An issue which has risen is the transition from Stage 1 to Stage 2.
The issue with the current model is as follows:
During stage 1, the only way to buy XRD is thought the AMs for 1:1 XRI:XRD trade. However, while the trade is 1:1 ratio, the reserves (Pmin) are actually much lower. This gap between the buy price and the value of Pmin at the end of stage 1 results in a large risk. Investors are asked to buy at a value much higher than what the reserves can ensure them. There is a possibility that this may lead to a panic sell in which the price may drop to Pmin, the moment we transition to stage 2 and people can freely trade on the DEX.
The suggested solution
My suggestion is to implement an adaptive XRI:XRD ratio during stage 1. For instance, this can be set to be max(X, 1.1*Pmin) where X is some minimal value as Pmin starts at 0. This ensures (1) higher incentive to buy early as you may gain more from an increase of value, and (2) when we transition to stage 2, the gap between the buy value and the floor, e.g., the potential risk, is small.
How it would work
User buys FIAT tokens from the AM and converts them to XRI.
The user converts XRI to XRD based on the price of 1.1 * Pmin.
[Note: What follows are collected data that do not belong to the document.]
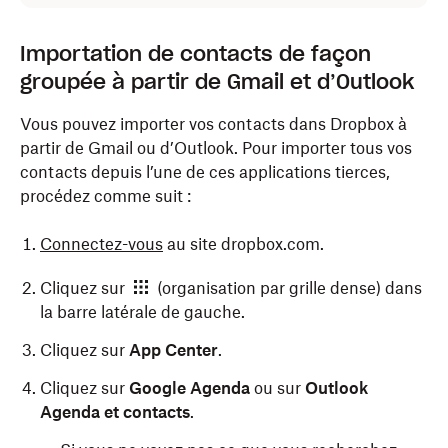
Importation de contacts de façon
groupée à partir de Gmail et d’Outlook
Vous pouvez importer vos contacts dans Dropbox à
partir de Gmail ou d’Outlook. Pour importer tous vos
contacts depuis l’une de ces applications tierces,
procédez comme suit :
Connectez-vous
au site dropbox.com.
Cliquez sur
(organisation par grille dense) dans
la barre latérale de gauche.
Cliquez sur
App Center
.
Cliquez sur
Google Agenda
ou sur
Outlook
Agenda et contacts
.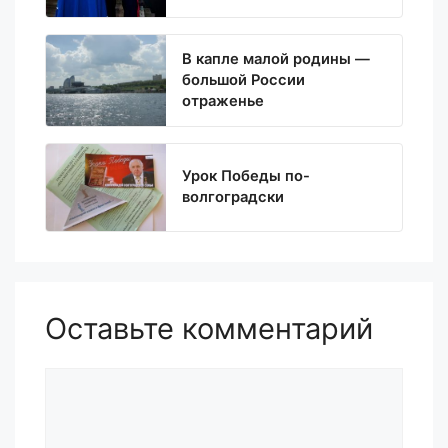
В капле малой родины —
большой России
отраженье
Урок Победы по-
волгоградски
Оставьте комментарий
Комментарий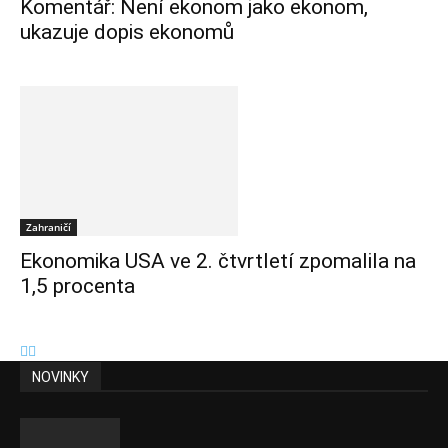
Komentář: Není ekonom jako ekonom,
ukazuje dopis ekonomů
Zahraničí
Ekonomika USA ve 2. čtvrtletí zpomalila na
1,5 procenta
NOVINKY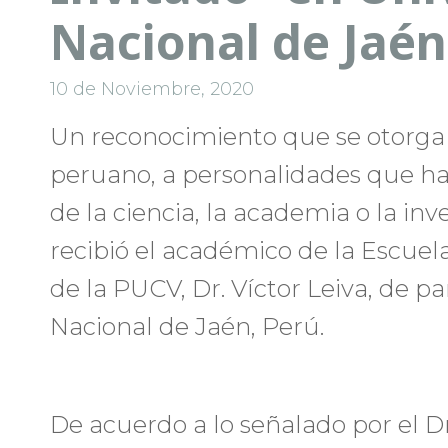
Nacional de Jaén
10 de Noviembre, 2020
Un reconocimiento que se otorga e
peruano, a personalidades que h
de la ciencia, la academia o la inv
recibió el académico de la Escuela
de la PUCV, Dr. Víctor Leiva, de p
Nacional de Jaén, Perú.
De acuerdo a lo señalado por el Dr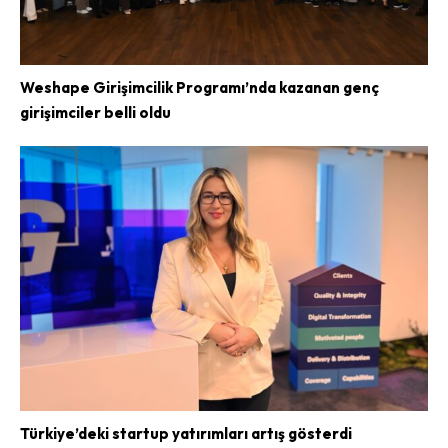
Weshape Girişimcilik Programı’nda kazanan genç
girişimciler belli oldu
Türkiye’deki startup yatırımları artış gösterdi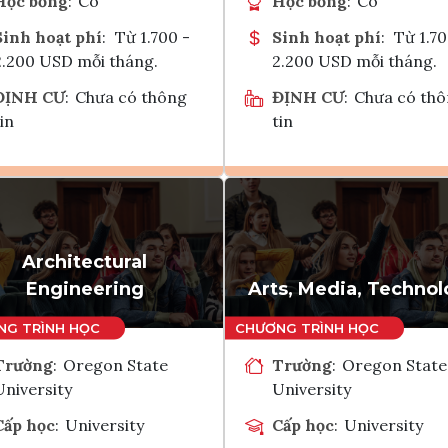
Học bổng
:
Có
Học bổng
:
Có
Sinh hoạt phí
:
Từ 1.700 -
Sinh hoạt phí
:
Từ 1.70
2.200 USD mỗi tháng.
2.200 USD mỗi tháng.
ĐỊNH CƯ
:
Chưa có thông
ĐỊNH CƯ
:
Chưa có th
in
tin
Ghi danh
Ghi danh
Tham vấn Interlink
Tham vấn Interlin
Architectural
Engineering
Arts, Media, Techno
Trường
:
Oregon State
Trường
:
Oregon State
University
University
Cấp học
:
University
Cấp học
:
University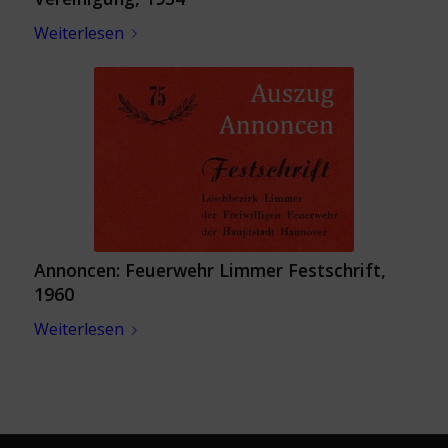
Weiterlesen
Annoncen: Feuerwehr Limmer Festschrift,
1960
Weiterlesen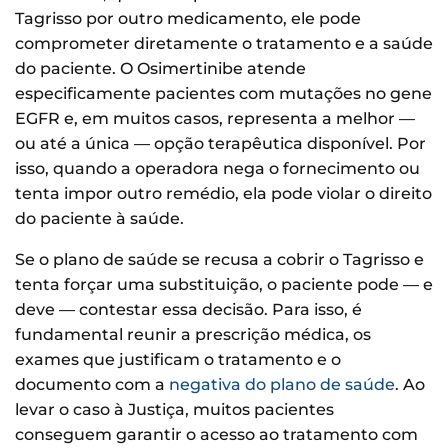
Tagrisso por outro medicamento, ele pode
comprometer diretamente o tratamento e a saúde
do paciente. O Osimertinibe atende
especificamente pacientes com mutações no gene
EGFR e, em muitos casos, representa a melhor —
ou até a única — opção terapêutica disponível. Por
isso, quando a operadora nega o fornecimento ou
tenta impor outro remédio, ela pode violar o direito
do paciente à saúde.
Se o plano de saúde se recusa a cobrir o Tagrisso e
tenta forçar uma substituição, o paciente pode — e
deve — contestar essa decisão. Para isso, é
fundamental reunir a prescrição médica, os
exames que justificam o tratamento e o
documento com a
negativa do plano de saúde
. Ao
levar o caso à Justiça, muitos pacientes
conseguem garantir o acesso ao tratamento com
The surplus is not distributed during stage 1.
As the buy price is higher than Pmin, the reserves relative to XRD grow and thus Pmin rises.
When we transition to stage 2 the maximal value any user has bought is at most 1.1 * Pmin and in case of a price drop that user is ensured a loss of no more than 10%.
The incentive to buy during stage 1 is based on an increase in value and not redistribution. Stage 2 and 3 will enjoy redistribution effects when the DEX is active.